> COLLECTED DATA

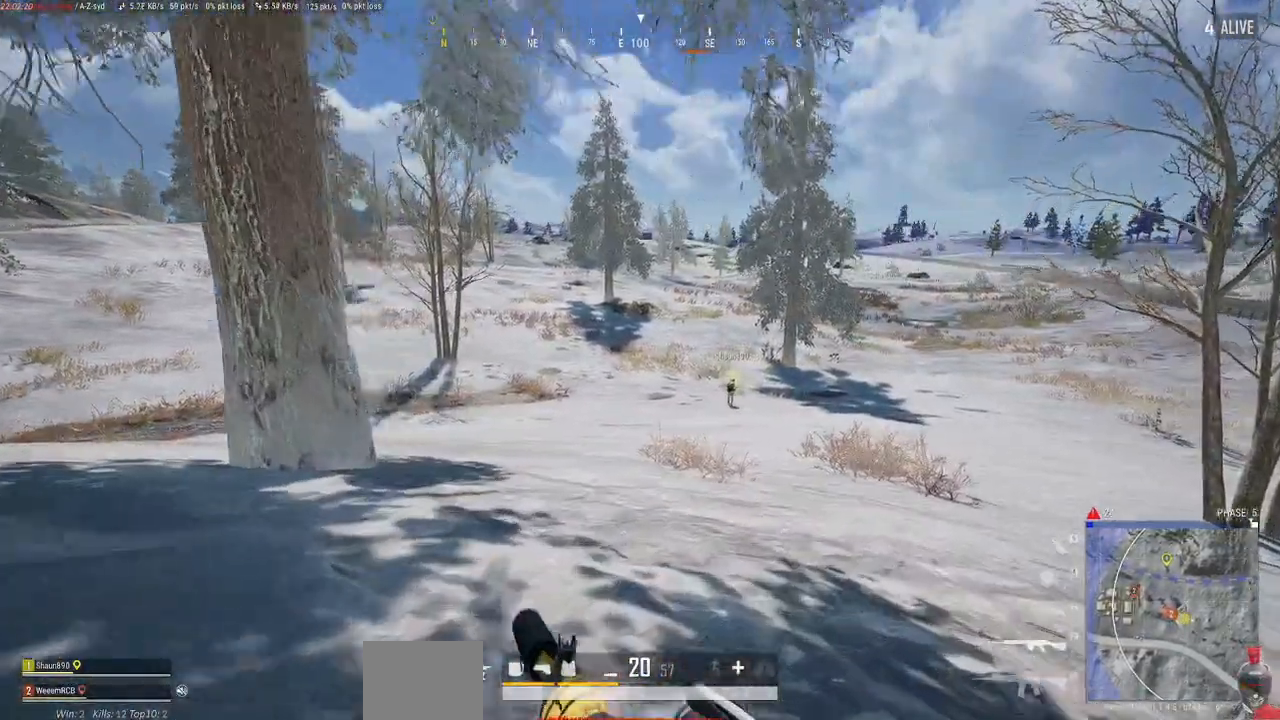
{"keys": ["d", "w"], "mouse": [], "events": [[67, "ctrl", "down"], [183, "ctrl", "up"]]}
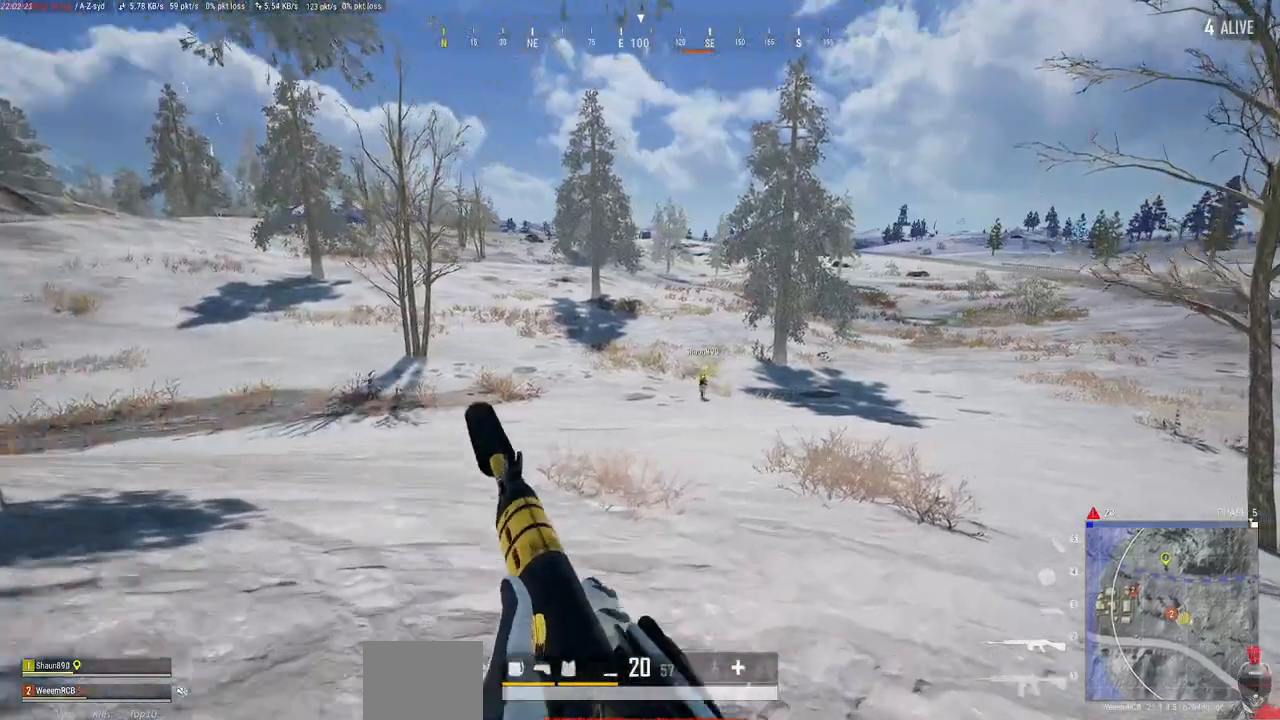
{"keys": ["a", "ctrl", "w"], "mouse": [], "events": [[17, "ctrl", "down"], [117, "d", "up"], [133, "ctrl", "up"], [417, "a", "down"], [483, "ctrl", "down"]]}
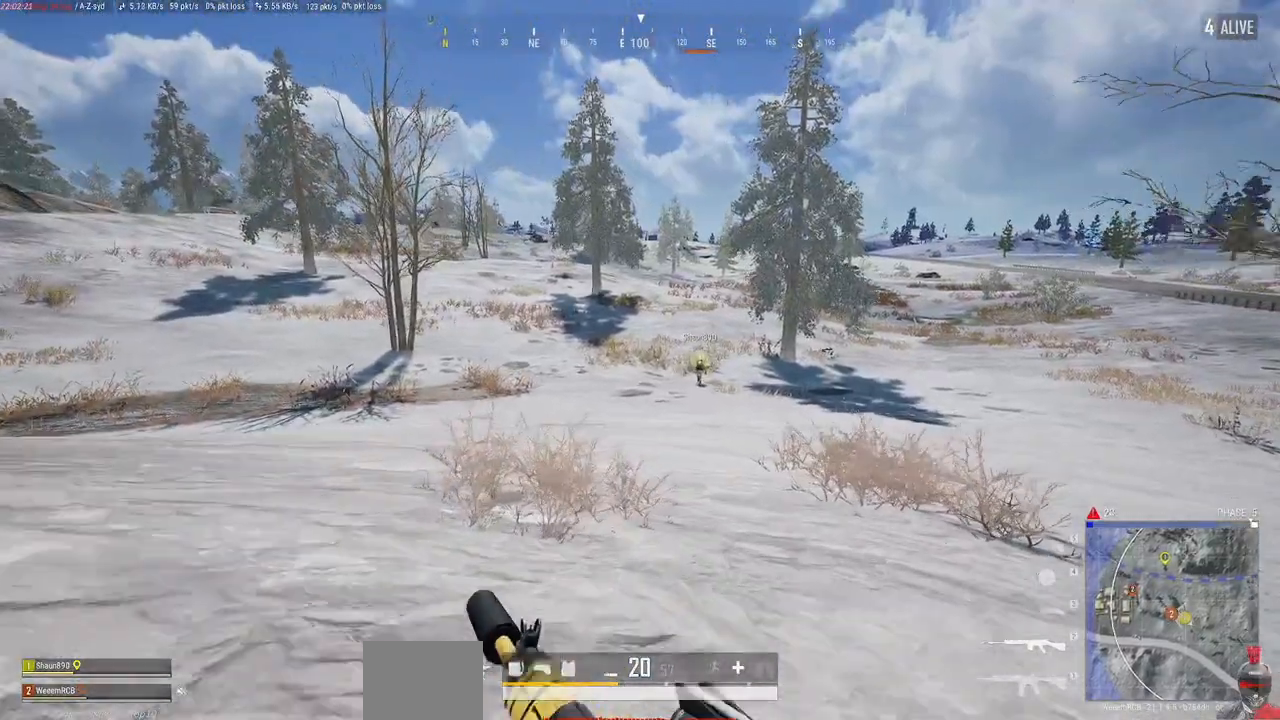
{"keys": ["a", "w"], "mouse": [], "events": [[117, "ctrl", "up"]]}
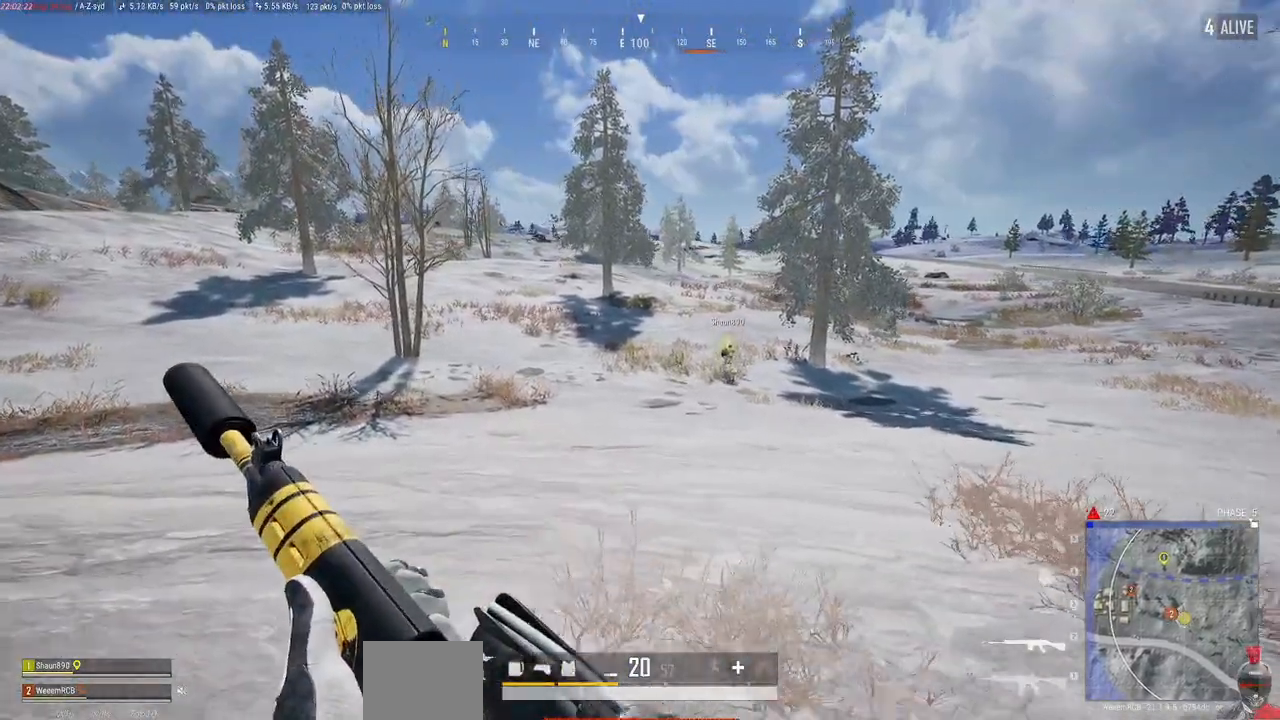
{"keys": ["w"], "mouse": [], "events": [[133, "a", "up"]]}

> PROBLEM TO SOLVE
The expected output is every line from the material above where "ctrl" can be found.

> WRITTEN REPLY
{"keys": ["d", "w"], "mouse": [], "events": [[67, "ctrl", "down"], [183, "ctrl", "up"]]}
{"keys": ["a", "ctrl", "w"], "mouse": [], "events": [[17, "ctrl", "down"], [117, "d", "up"], [133, "ctrl", "up"], [417, "a", "down"], [483, "ctrl", "down"]]}
{"keys": ["a", "w"], "mouse": [], "events": [[117, "ctrl", "up"]]}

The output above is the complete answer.